[[ SOURCE DOCUMENT open ]]
# emu10k1 Strange

## Styles

Hey gang,

	Just noticed something strange playing dvd's with xine. I have a sound Blaster Live with the digital output to 4 cambridge sound works speakers. When I have the emu10k1 compiled into the kernel dvd's play great without any skipping and also use the rear output. But when I use the ALSA emu10k1 as a module, the sound skips all over the place and only uses the front channels.

But for playing any mp3s or wav's the emu10k1 alsa modules plays noticeably cleaner. 

Anybody have any idead on how to optimize for the module option and get the rear channels to work? ect.... Oh I did forget to mention I did pull the emu10k1 mod off the cvc last night.

----------

## neuron

I'v got the audigy, alsa = skips, CRAP sound quality (on everything), module = great, and I do get souround.

try altering your emu10k1.conf file or experimenting with emu-config to enable souround  :Smile: 

----------

## leej

With Alsa, you can activate the rear speakers on your SBLive by using the alsamixer utility.  The problem is that you wont be able to use a desktop mixer (kmix, or whatever) to adjust the volume.

I don't have the skipping problems at all on a VIA KT133A AGPset, but I used to on a VIA MVP3 - which was notoriously problematic with an SBLive card (actually reported - even Windows required reduction of latency via BIOS registers).

Are you using an older VIA chipset?

----------

## Cr0t

get Creative's Open Source Driver. They are way better. http://opensource.creative.com/

----------

## leej

Ideally, I would like to (have done before) but Alsa is an annoying requirement of some software.  And you can't have the emu10k1 module loaded as well as Alsa's snd-emu10k1 module.
[[ SOURCE DOCUMENT closed ]]
[[ AVAILABLE RECORDS open ]]
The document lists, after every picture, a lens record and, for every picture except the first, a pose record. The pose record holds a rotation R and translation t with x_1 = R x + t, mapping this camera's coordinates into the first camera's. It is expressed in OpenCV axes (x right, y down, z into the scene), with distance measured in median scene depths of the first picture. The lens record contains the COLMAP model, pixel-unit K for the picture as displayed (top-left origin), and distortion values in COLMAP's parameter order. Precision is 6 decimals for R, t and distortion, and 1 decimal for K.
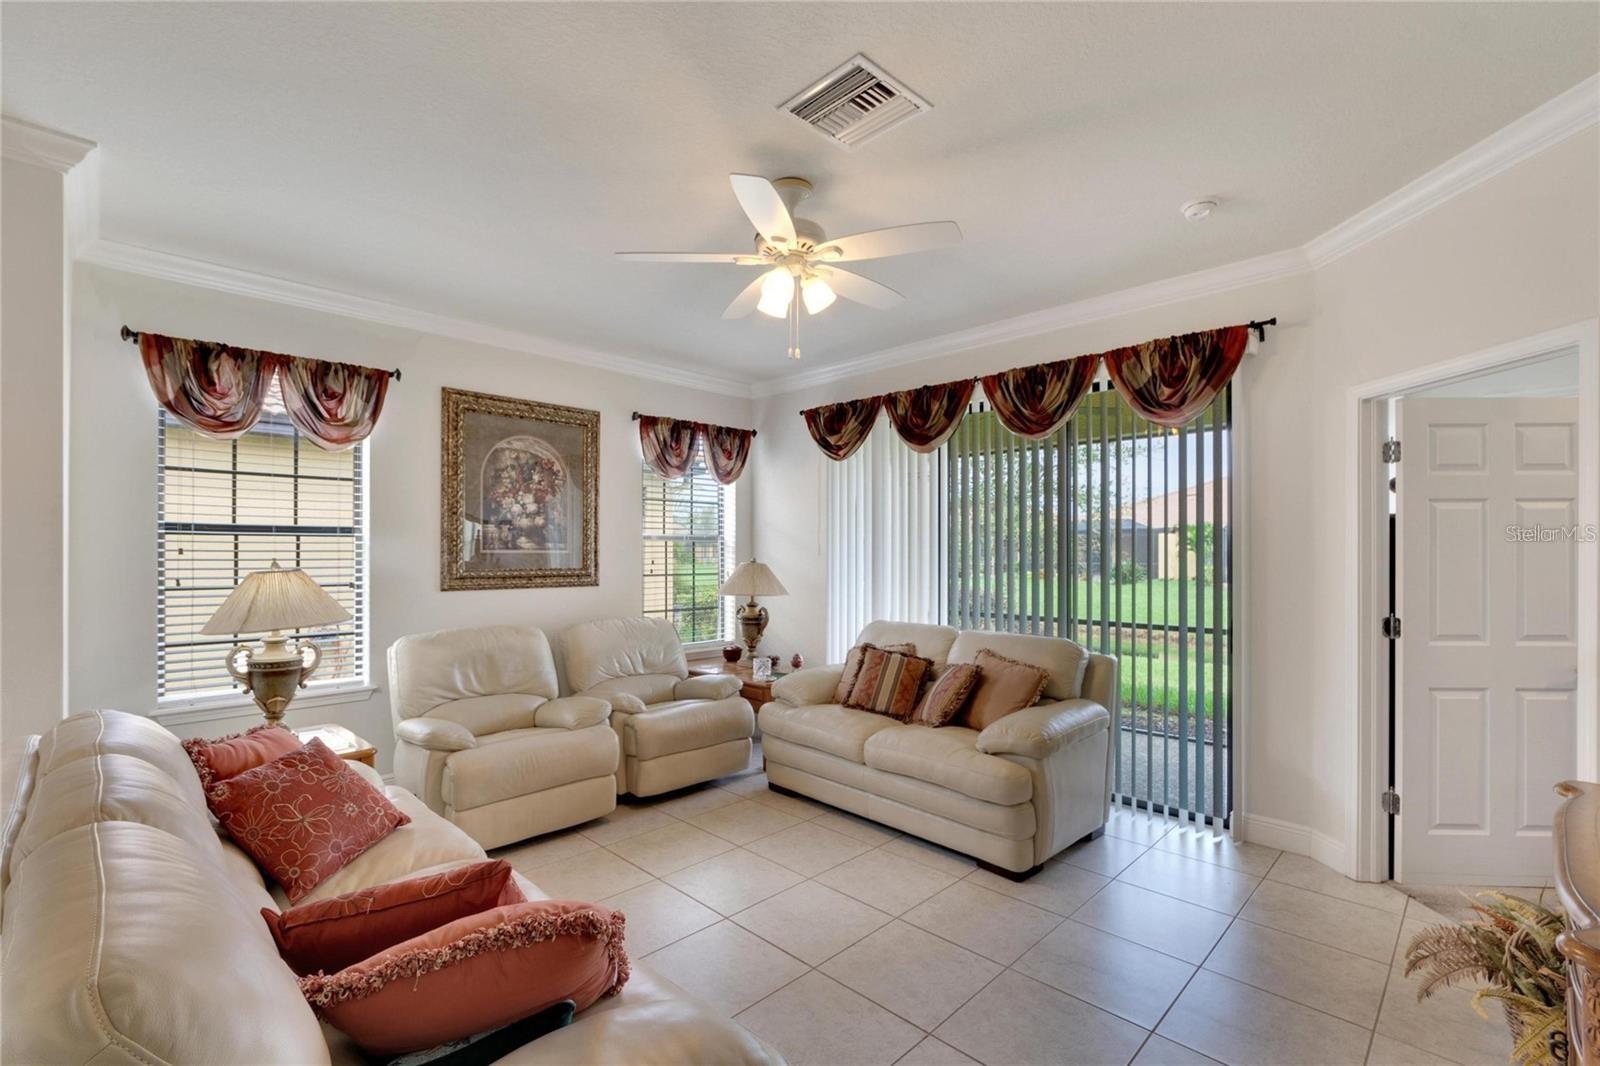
lens RADIAL K [[709.0, 0, 786.1], [0, 709.0, 553.3], [0, 0, 1]] dist [-0.003023, 0.000113]
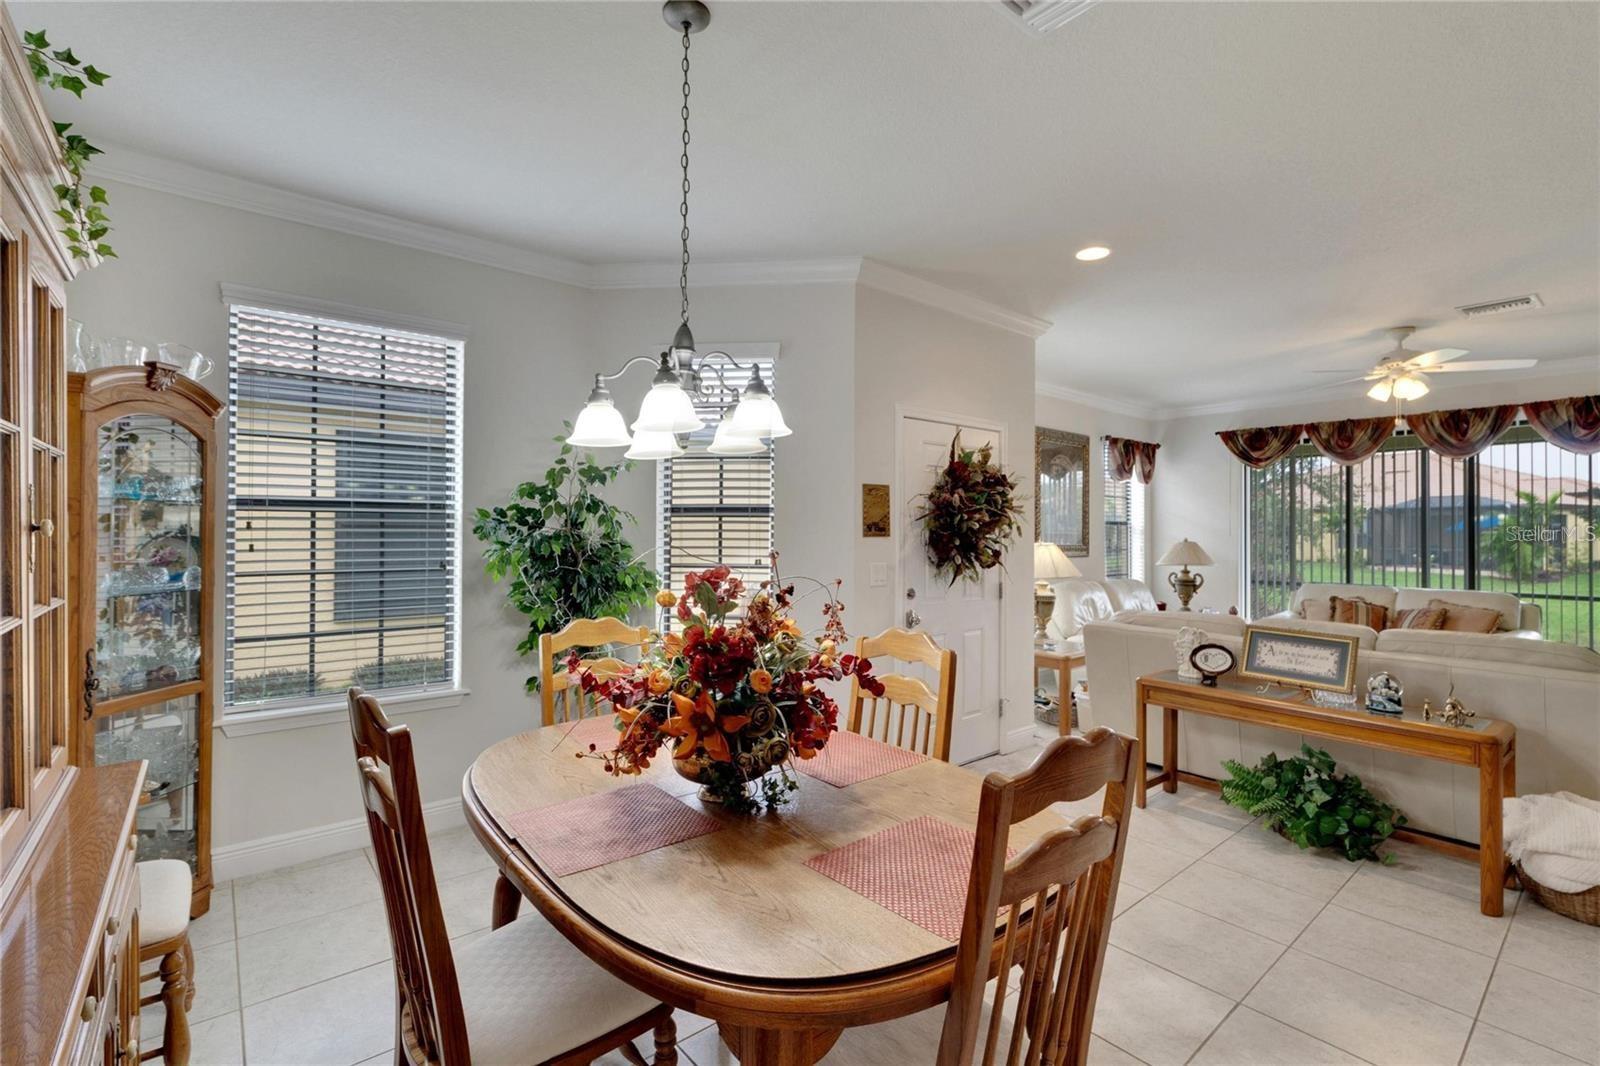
lens RADIAL K [[708.3, 0, 793.5], [0, 708.3, 527.1], [0, 0, 1]] dist [-0.005705, 0.000871]
pose [[0.996045, 0.002871, -0.088804, -0.809846], [-0.003691, 0.999952, -0.009064, 0.000370], [0.088774, 0.009356, 0.996008, -0.532532]]
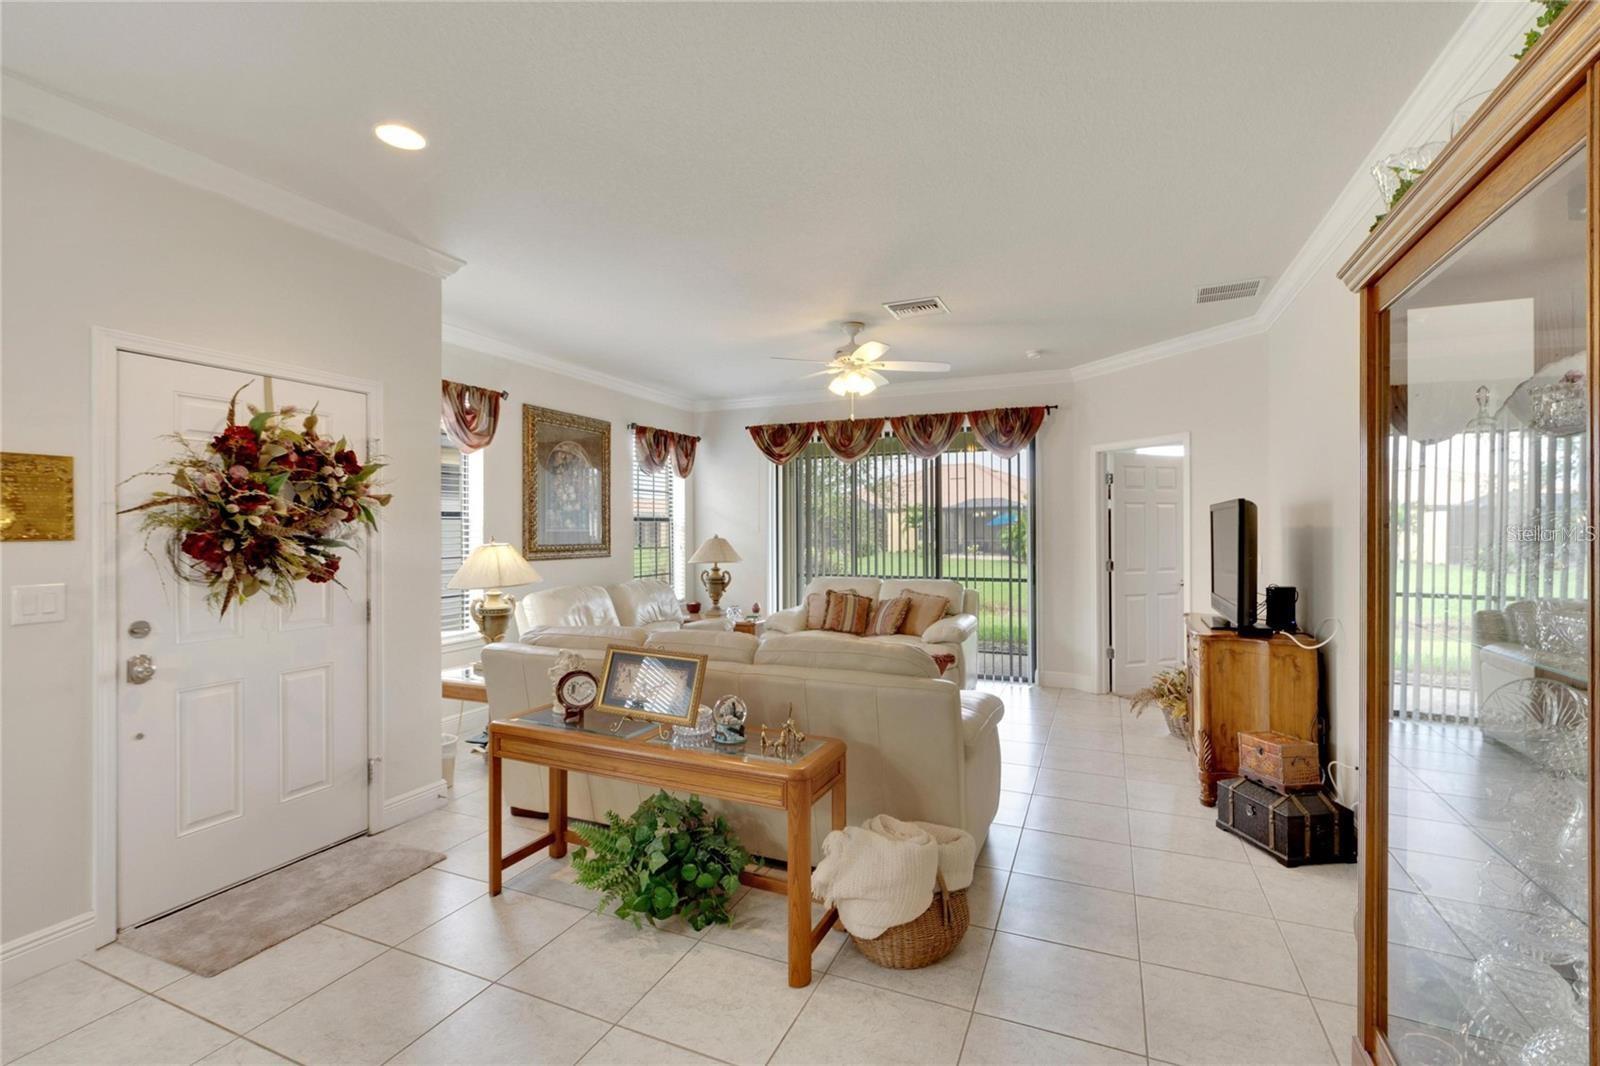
lens RADIAL K [[708.3, 0, 793.5], [0, 708.3, 527.1], [0, 0, 1]] dist [-0.005705, 0.000871]
pose [[0.930012, -0.003714, 0.367510, -0.472720], [0.005918, 0.999971, -0.004871, -0.000161], [-0.367482, 0.006705, 0.930007, -0.356540]]
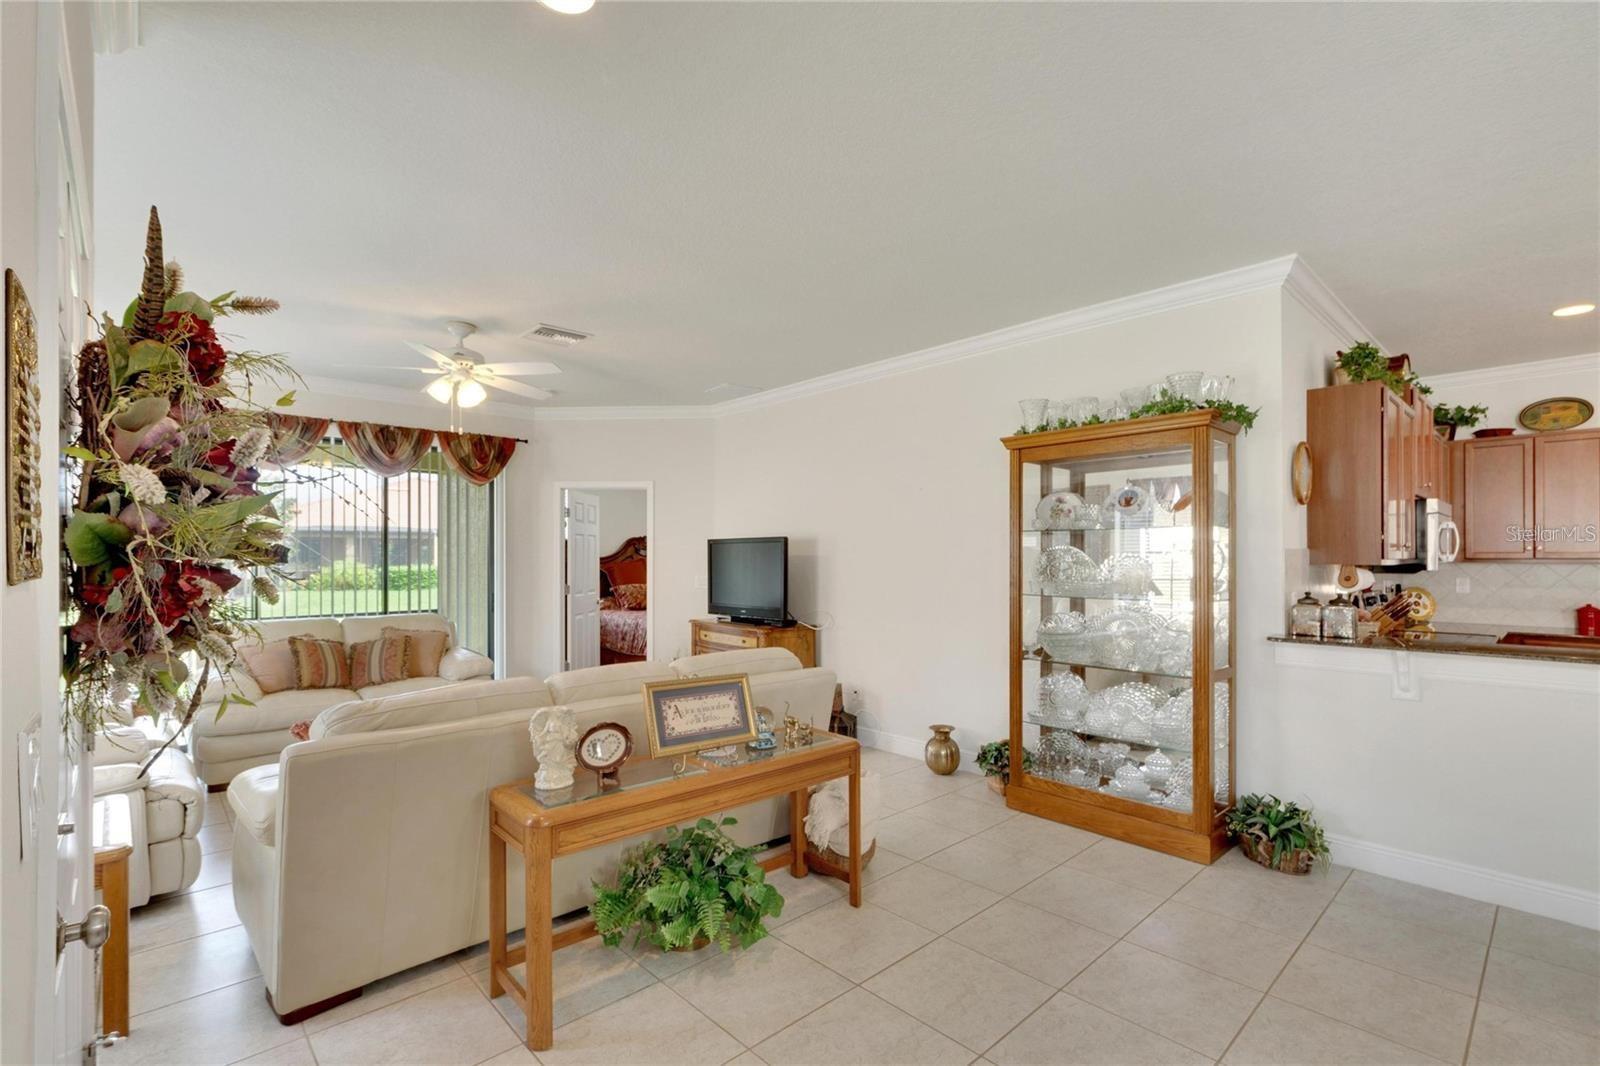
lens RADIAL K [[719.4, 0, 785.0], [0, 719.4, 555.2], [0, 0, 1]] dist [-0.000978, 0.000116]
pose [[0.047416, -0.000340, 0.998875, -0.933087], [0.005547, 0.999985, 0.000077, -0.001214], [-0.998860, 0.005537, 0.047417, 0.124823]]
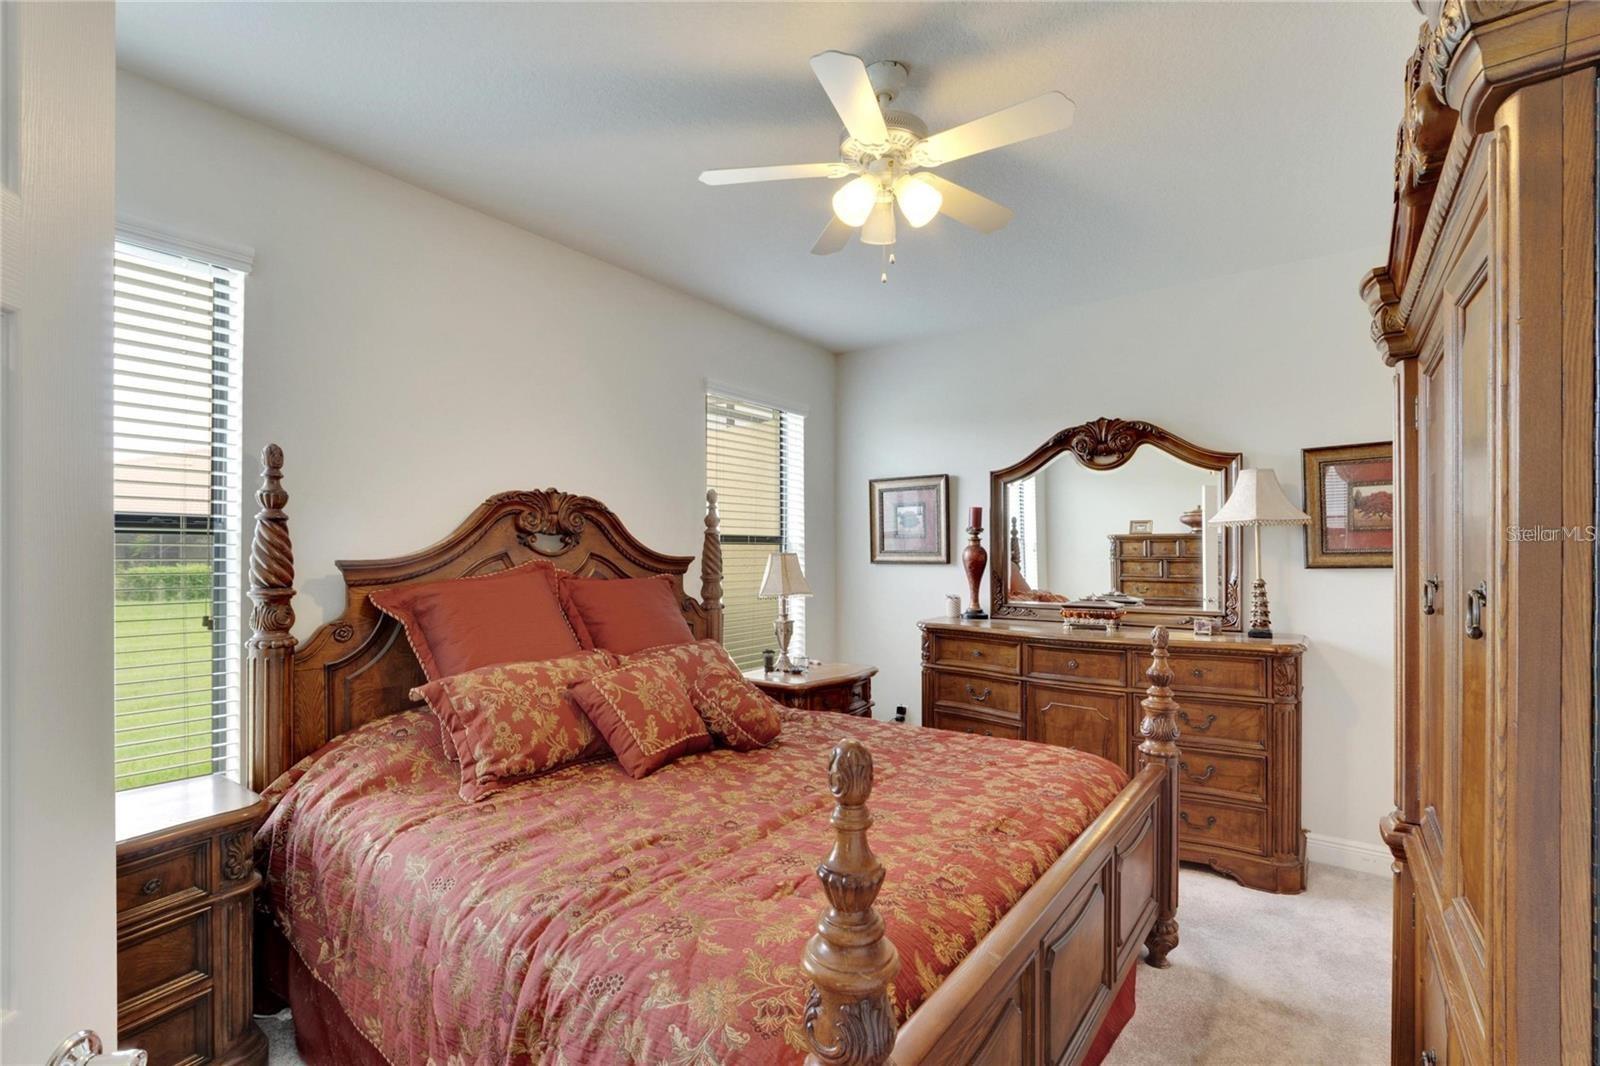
lens RADIAL K [[708.3, 0, 793.5], [0, 708.3, 527.1], [0, 0, 1]] dist [-0.005705, 0.000871]
pose [[-0.138384, 0.033737, 0.989804, 0.577817], [0.005596, 0.999430, -0.033283, -0.003782], [-0.990363, 0.000933, -0.138494, 0.530056]]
[[ AVAILABLE RECORDS closed ]]
ASSIGNED TASK A |
Copy every line of the entries of lens and pose data character for character, but leave out the pictures.
ASSIGNED TASK B |
Write the next part of the forum thread about the emu10k1 sound driver, picking up after its last post.
The forum thread and the entries have no connection to each other.

EXERCISE RESULT A |
The document lists, after every picture, a lens record and, for every picture except the first, a pose record. The pose record holds a rotation R and translation t with x_1 = R x + t, mapping this camera's coordinates into the first camera's. It is expressed in OpenCV axes (x right, y down, z into the scene), with distance measured in median scene depths of the first picture. The lens record contains the COLMAP model, pixel-unit K for the picture as displayed (top-left origin), and distortion values in COLMAP's parameter order. Precision is 6 decimals for R, t and distortion, and 1 decimal for K.
lens RADIAL K [[709.0, 0, 786.1], [0, 709.0, 553.3], [0, 0, 1]] dist [-0.003023, 0.000113]
lens RADIAL K [[708.3, 0, 793.5], [0, 708.3, 527.1], [0, 0, 1]] dist [-0.005705, 0.000871]
pose [[0.996045, 0.002871, -0.088804, -0.809846], [-0.003691, 0.999952, -0.009064, 0.000370], [0.088774, 0.009356, 0.996008, -0.532532]]
lens RADIAL K [[708.3, 0, 793.5], [0, 708.3, 527.1], [0, 0, 1]] dist [-0.005705, 0.000871]
pose [[0.930012, -0.003714, 0.367510, -0.472720], [0.005918, 0.999971, -0.004871, -0.000161], [-0.367482, 0.006705, 0.930007, -0.356540]]
lens RADIAL K [[719.4, 0, 785.0], [0, 719.4, 555.2], [0, 0, 1]] dist [-0.000978, 0.000116]
pose [[0.047416, -0.000340, 0.998875, -0.933087], [0.005547, 0.999985, 0.000077, -0.001214], [-0.998860, 0.005537, 0.047417, 0.124823]]
lens RADIAL K [[708.3, 0, 793.5], [0, 708.3, 527.1], [0, 0, 1]] dist [-0.005705, 0.000871]
pose [[-0.138384, 0.033737, 0.989804, 0.577817], [0.005596, 0.999430, -0.033283, -0.003782], [-0.990363, 0.000933, -0.138494, 0.530056]]

EXERCISE RESULT B |
----------

## Cr0t

You don't need ALSA. Actually ALSA suxx A$$.

----------

## leej

Some applications need Alsa.  I have actually had to recompile my kernel and modularize it so that I can use Alsa/OSS with SBLive support, simply so that I may merge particular applications that require it.  :Smile: 

----------

## Cr0t

Creative's driver is better... the quality is soooooooo much better. Just give it a try.

Which prog needs ALSA?

----------

## leej

I'm sorry, weren't you reading?  I have used it (I did say this).  In fact I've used different CL builds for over 12 months until a few months ago.  I've also used the SBLive built in kernel support (which /is/ the CL code).

Doesn't alter the fact that some software (some games available as ebuilds for example) require Alsa/OSS support and the kernel modules necessary wont coexist with the native emu10k1 module.

Regarding the quality.  No noticable difference (not even in the available frequencies).  Do you have latency issues with your motherboard?  /me's guessing you're gonna hate the 2.5 kernel's around the corner if you don't like Alsa.

----------

## Cr0t

I do not use the 2.5 serie but I really do not understand why u have to use ALSA. All the time since I am using Linux I never used ALSA only for a short time and I realized that ALSA is a piece of sh*t. Sorry to say it this way. Anyway it should be possible to get everything working without ALSA.

May the Force be with u   :Cool: 

----------

## neuron

alsa's adding some thing which is required by some applications, and .. generaly better, though in it's current state it's crap unless you got a card which is a bit old :/

----------

## Styles

Ok...I'm going with your guys sugestion but I'm a totla noob... So a coupld of questions to use the emu10k1 from creative.

In my kernel config there is a emu10k1 option under sound do I use that?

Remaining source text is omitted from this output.